Location: Alberta Hwy 2, 32 miles north of Glacier National Park, Montana, 25 miles east of Waterton Lakes National Park, 40 miles south of Fort Macleod, 47 miles southwest of Lethbridge. Population: 3,500. Elevation: 3,776 feet. Visitor Information: Tourist Information Hut, on Main Street at the Lee Creek Bridge and at the Remington-Alberta Carriage Centre.
Cardston is located where the vast sea of grass which is the Great Plains laps at the foot of the Rocky Mountains, only thirty-two miles north of the eastern terminus of the Going-to-the-Sun Highway in Glacier National Park, Montana.

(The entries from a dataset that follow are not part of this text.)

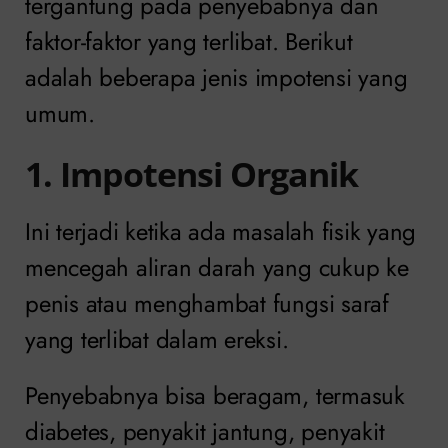
tergantung pada penyebabnya dan
faktor-faktor yang terlibat. Berikut
adalah beberapa jenis impotensi yang
umum.
1. Impotensi Organik
Ini terjadi ketika ada masalah fisik yang
mencegah aliran darah yang cukup ke
penis atau menghambat fungsi saraf
yang terlibat dalam ereksi.
Penyebabnya bisa beragam, termasuk
diabetes, penyakit jantung, penyakit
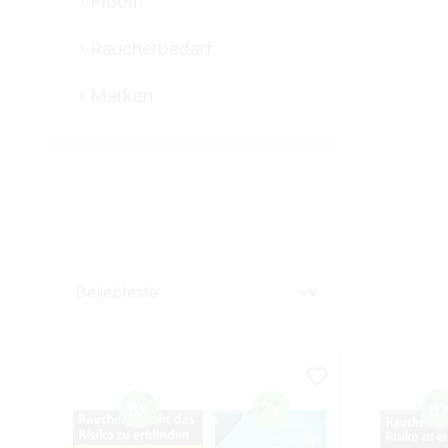
Ploom
Raucherbedarf
Marken
Marke
Filter
Format
Packungsa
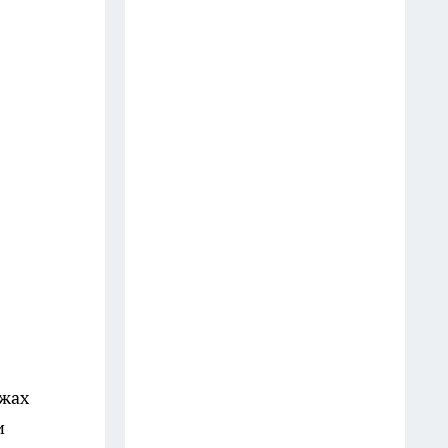
и функциональнее
10 июля
Посадите их рядом — и
выгребная яма рассосётся сама:
деревья, которые работают
лучше любой откачки
20 июля
Шторка в ванной уже прошлый
век: в Европе придумали новое
решение — более удобное и
красивое
Смешиваю 2 продукта — и
поливаю муравейник: колония
яжах
уходит сама — есть на каждой
и
кухне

The lovely town is the site of the first Mormon temple built outside of the United States, completed in 1923. Elsewhere, a statue of Fay Wray commemorates the locally born actress who co-starred with a mechanical gorilla and the Empire State Building in the 1933 film King Kong.
Declared the "Best Indoor Attraction in Canada" in a nationwide competition sponsored by the Government of Canada, The Remington Carriage Museum is the largest museum of horse drawn transportation in North America, displaying over 250 carriages, buggies, wagons and sleighs. The Carriage Association of America calls the Remington Museum, "the most spacious and best equipped purpose-built carriage museum in the world". A statue of locally born, world-renowned jockey George Woolf and his most famous mount, Sea Biscuit, grace the grounds of the museum.